# Problem Statement

Students at Virginia Tech studied which vehicles come to a complete stop at an intersection with four-way stop signs, selecting at random the cars to observe. They looked at several factors to see which (if any) were associated with coming to a complete stop. (They defined a complete stop as “the speed of the vehicle will become zero at least for an [instant]”). Some of these variables included the age of the driver, how many passengers were in the vehicle, and type of vehicle. The variable we are going to investigate is the arrival position of vehicles approaching an intersection all traveling in the same direction. They classified this arrival pattern into three groups: whether the vehicle arrives alone, is the lead in a group of vehicles, or is a follower in a group of vehicles. The students studied one specific intersection in Northern Virginia at a variety of different times. Because random assignment was not used, this is an observational study. Also note that no vehicle from one group is paired with a vehicle from another group. In other words, there is independence between the different groups of vehicles. (Tweaked a bit from Tintle et al. 2014 [p. 8-2 - 8-13])

# Competing Hypotheses

## In words

• Null hypothesis: There is no association between the arrival position of the vehicle and whether or not it comes to a complete stop.
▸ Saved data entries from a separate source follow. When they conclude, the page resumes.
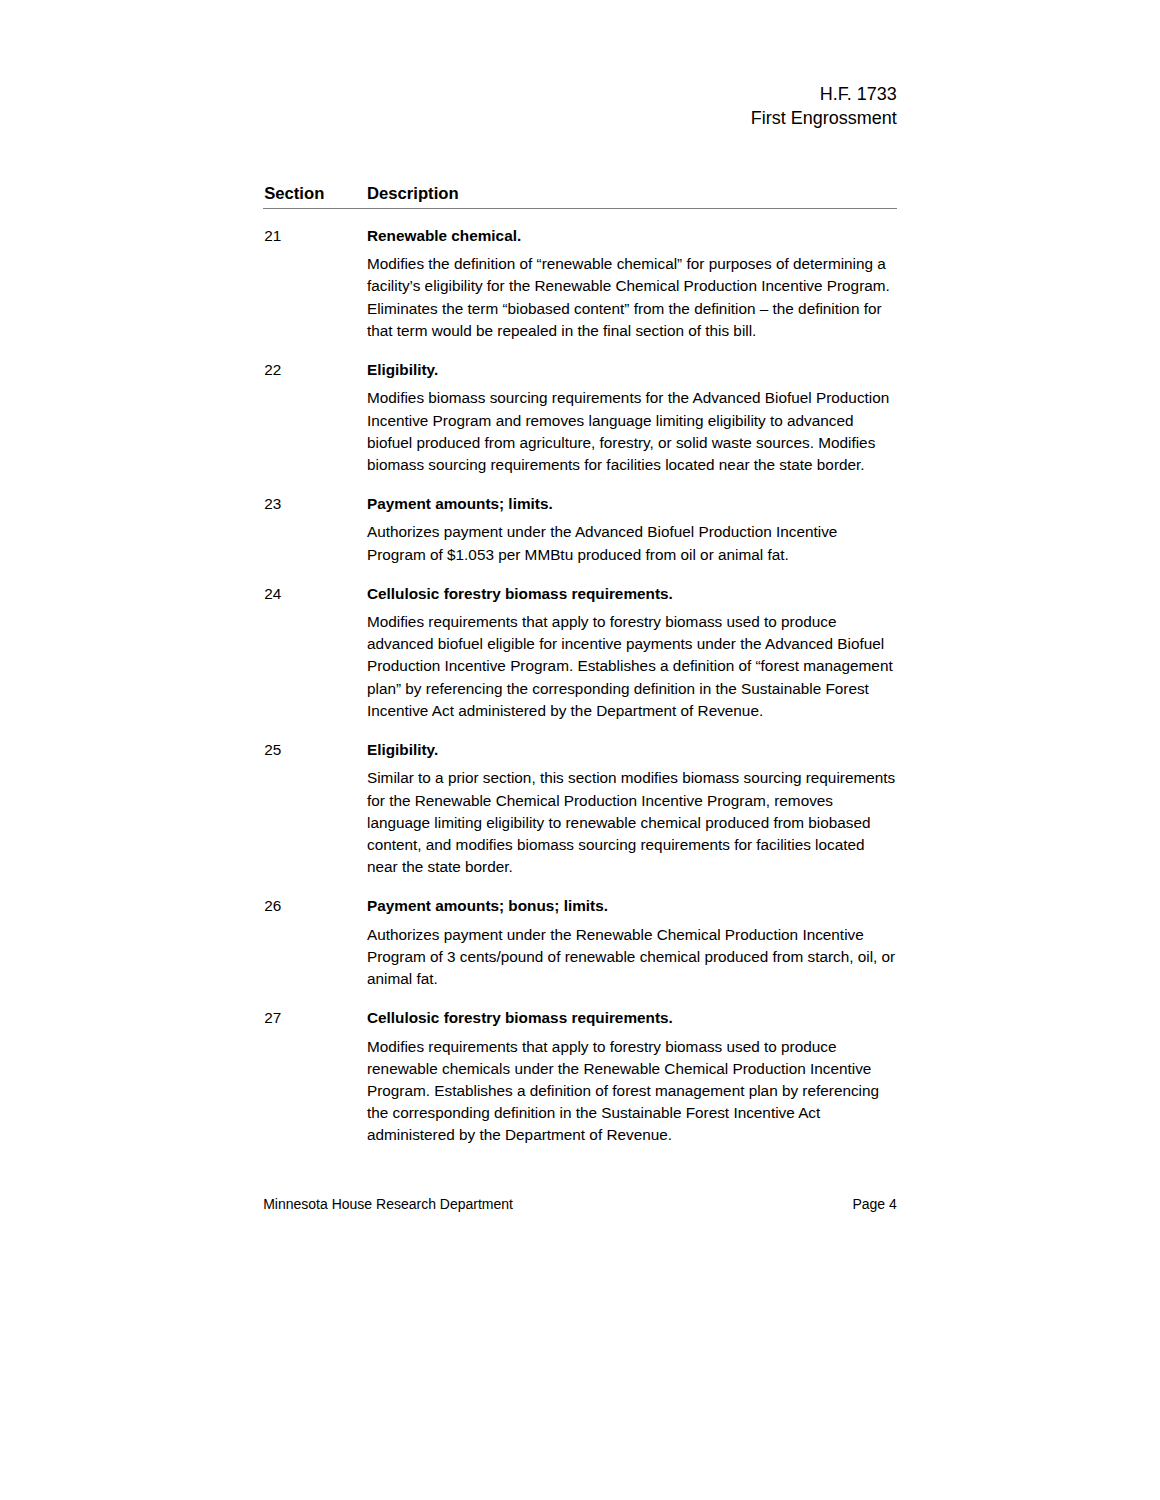H.F. 1733
First Engrossment
| Section | Description |
| --- | --- |
| 21 | Renewable chemical. Modifies the definition of “renewable chemical” for purposes of determining a facility’s eligibility for the Renewable Chemical Production Incentive Program. Eliminates the term “biobased content” from the definition – the definition for that term would be repealed in the final section of this bill. |
| 22 | Eligibility. Modifies biomass sourcing requirements for the Advanced Biofuel Production Incentive Program and removes language limiting eligibility to advanced biofuel produced from agriculture, forestry, or solid waste sources. Modifies biomass sourcing requirements for facilities located near the state border. |
| 23 | Payment amounts; limits. Authorizes payment under the Advanced Biofuel Production Incentive Program of $1.053 per MMBtu produced from oil or animal fat. |
| 24 | Cellulosic forestry biomass requirements. Modifies requirements that apply to forestry biomass used to produce advanced biofuel eligible for incentive payments under the Advanced Biofuel Production Incentive Program. Establishes a definition of “forest management plan” by referencing the corresponding definition in the Sustainable Forest Incentive Act administered by the Department of Revenue. |
| 25 | Eligibility. Similar to a prior section, this section modifies biomass sourcing requirements for the Renewable Chemical Production Incentive Program, removes language limiting eligibility to renewable chemical produced from biobased content, and modifies biomass sourcing requirements for facilities located near the state border. |
| 26 | Payment amounts; bonus; limits. Authorizes payment under the Renewable Chemical Production Incentive Program of 3 cents/pound of renewable chemical produced from starch, oil, or animal fat. |
| 27 | Cellulosic forestry biomass requirements. Modifies requirements that apply to forestry biomass used to produce renewable chemicals under the Renewable Chemical Production Incentive Program. Establishes a definition of forest management plan by referencing the corresponding definition in the Sustainable Forest Incentive Act administered by the Department of Revenue. |
Minnesota House Research Department Page 4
• Alternative hypothesis: There is an association between the arrival position of the vehicle and whether or not it comes to a complete stop.

## Another way in words

• Null hypothesis: The long-run probability that a single vehicle will stop is the same as the long-run probability a lead vehicle will stop, which is the same as the long-run probability that a following vehicle will stop. In other words all three long-run probabilities are actually the same.

• Alternative hypothesis: At least one of these parameter (long-run) probabilities is different from the others

## In symbols (with annotations)

• $$H_0: p_{single} = p_{lead} = p_{follow}$$, where $$p$$ represents the long-run probability a vehicle will stop.
• $$H_A$$: At least one of these parameter probabilities is different from the others

## Set $$\alpha$$

It’s important to set the significance level before starting the testing using the data. Let’s set the significance level at 5% here.

# Exploring the sample data

Observed Counts and (Conditional Probabilities)
Single Vehicle Lead Vehicle Following Vehicle TOTAL
Complete Stop 151 (0.858) 38 (0.905) 76 (0.776) 265
Not Complete Stop 25 (0.142) 4 (0.095) 22 (0.224) 51
Total 176 42 98 316
stop <- c(rep("complete", 265), rep("not_complete", 52))
vehicle_type <- c(rep("single", 151), rep("lead", 38), rep("follow", 76),
rep("single", 25), rep("lead", 5), rep("follow", 22))
df <- data.frame(stop, vehicle_type)
ggplot(data = df, mapping = aes(x = vehicle_type, fill = stop)) +
geom_bar(position = "fill", color = "black") +
xlab("\nArrival Position of Vehicle") +
ylab("Conditional Probability\n")